The necessity criterion implies that any surveillance measures must address a pressing social need. While there is hardly a disagreement as to whether the COVID-19 pandemic would qualify as such, the necessity of keeping surveillance measures in place post-COVID to prevent future pandemics is more debatable.
The balance between the ends and means of surveillance is critical. If surveillance measures are ineffective in handling the pandemic and detrimental to individual privacy, they would not satisfy the proportionality criterion. Massive privacy intrusions must not be justified by marginal improvements in containing the pandemic. The limitations on the right to privacy must represent the least intrusive option among those that might achieve the desired result.

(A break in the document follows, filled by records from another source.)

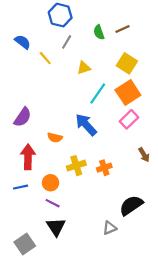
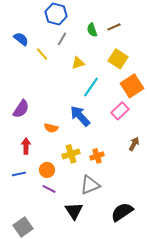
orange square: (128, 92) -> (132, 86), moved
brown arrow: (144, 155) -> (134, 144), turned -120
red arrow: (28, 157) -> (26, 146), size x0.7
black semicircle: (131, 205) -> (122, 212), moved
black triangle: (56, 227) -> (74, 211), moved
gray triangle: (110, 228) -> (90, 185), moved, size x1.5

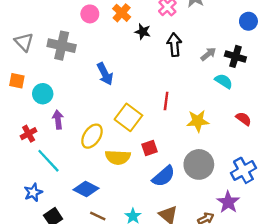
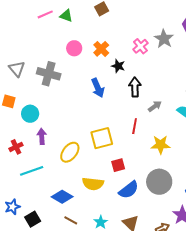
black arrow: (174, 45) -> (135, 87), moved
gray arrow: (208, 54) -> (155, 106), moved
blue arrow: (105, 74) -> (98, 88), moved
yellow square: (128, 117) -> (102, 138), turned 35
yellow semicircle: (118, 157) -> (93, 184), moved
cyan line: (48, 161) -> (32, 171), turned -70
blue star: (33, 192) -> (12, 207), moved

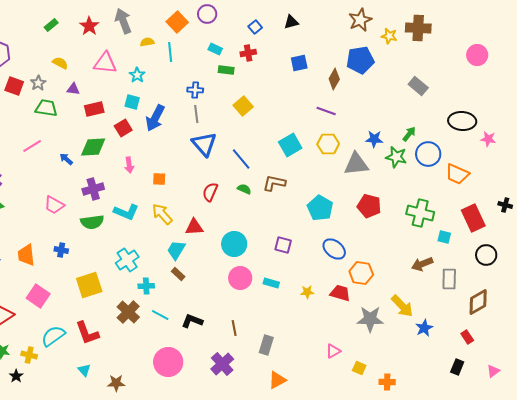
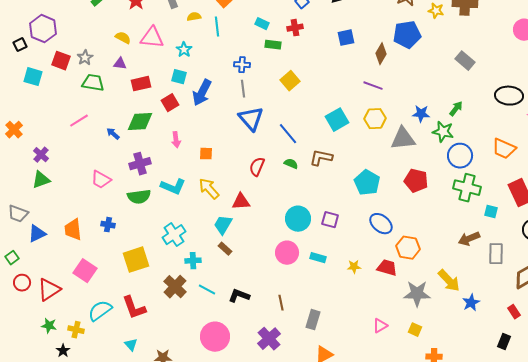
yellow semicircle: (60, 63) -> (123, 38), moved
blue circle: (428, 154) -> (460, 156), moved
cyan circle: (234, 244) -> (298, 219), moved
yellow square: (359, 368) -> (415, 330), moved

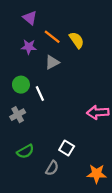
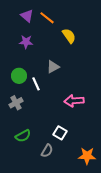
orange line: (52, 37) -> (47, 18), moved
gray triangle: (52, 62) -> (53, 67), moved
pink arrow: (98, 112) -> (74, 101), moved

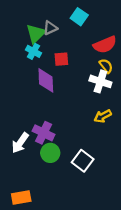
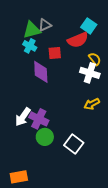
cyan square: (79, 17) -> (89, 26), moved
green triangle: (36, 33) -> (32, 30), turned 30
red semicircle: (105, 45) -> (78, 40), moved
white arrow: (20, 143) -> (23, 117), moved

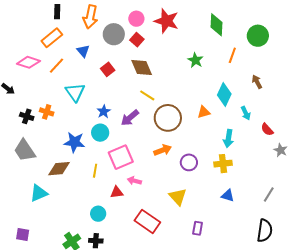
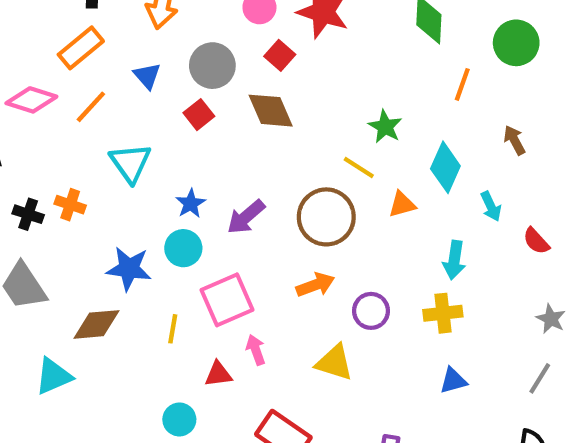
gray circle: (114, 34) -> (212, 66), moved
red square: (137, 40) -> (280, 55), moved
green star: (195, 60) -> (385, 127), moved
yellow line: (147, 95) -> (359, 167), moved
gray star: (281, 150) -> (551, 319), moved
pink arrow: (134, 181) -> (256, 350), turned 56
blue triangle: (228, 195) -> (453, 381), turned -32
yellow triangle: (178, 197) -> (334, 363), moved, turned -30

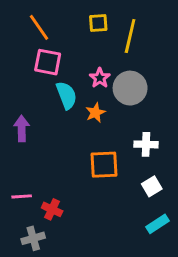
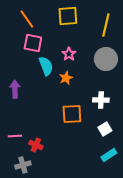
yellow square: (98, 23) -> (68, 16), size x1.5
yellow line: (130, 36) -> (106, 25), moved
gray circle: (130, 88) -> (106, 59), moved

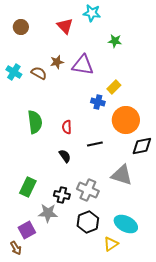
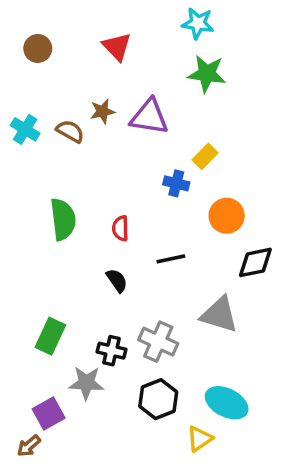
cyan star: (92, 13) -> (198, 23), moved
green star: (115, 41) -> (207, 74), size x1.5
orange circle: (126, 120) -> (227, 216), size x0.7
brown arrow: (16, 248) -> (29, 446), turned 80

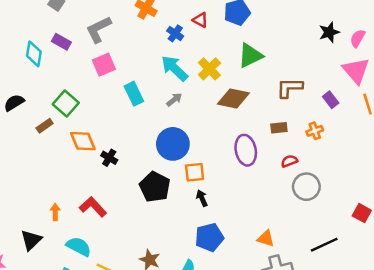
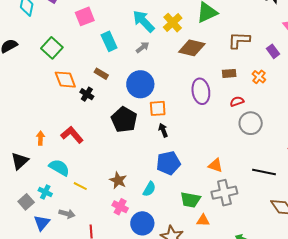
brown rectangle: (45, 126) -> (101, 74), moved, turned 64
orange cross: (315, 131) -> (259, 77), turned -32
black line: (324, 245) -> (264, 172), turned 35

Emergency situations, as unpredictable and destructive as they are, should not be used as windows of opportunity to strengthen states' grip on fundamental rights. The attempts to enhance surveillance measures to the detriment of privacy should be met with scrutiny and skepticism. The rhetoric of "extreme times requiring extreme measures" may be easily used to justify Orwellian approaches of handling the pandemic. Perhaps, it is indeed naive to think that "once the smoke is cleared," the surveillance will cease completely. After all, the practice of mass electronic surveillance was a pressing issue long before COVID 19. The pre-pandemic world, as famously revealed by Edward Snowden, was far from a privacy haven. The post-pandemic world may escalate privacy concerns even further.
To avoid this scenario, states and corporate entities developing surveillance capabilities should be held accountable to human rights standards of legality, necessity, and proportionality. The transparency and oversight of surveillance measures by domestic and international actors are crucial. The inherently false trade-off between privacy and health, where only one option could be chosen, should be rejected. Citizens should not settle for anything less than fully effective pandemic surveillance systems that also respect privacy.
The rule of law in any given country rests on the notion of trust in the government. The ability to handle a public health emergency without sliding into a Surveillance State Panopticon is an essential element of such trust. Decisions states are currently making on how to proceed in fighting this digital age pandemic will undoubtedly shape the rule of law landscape of the future.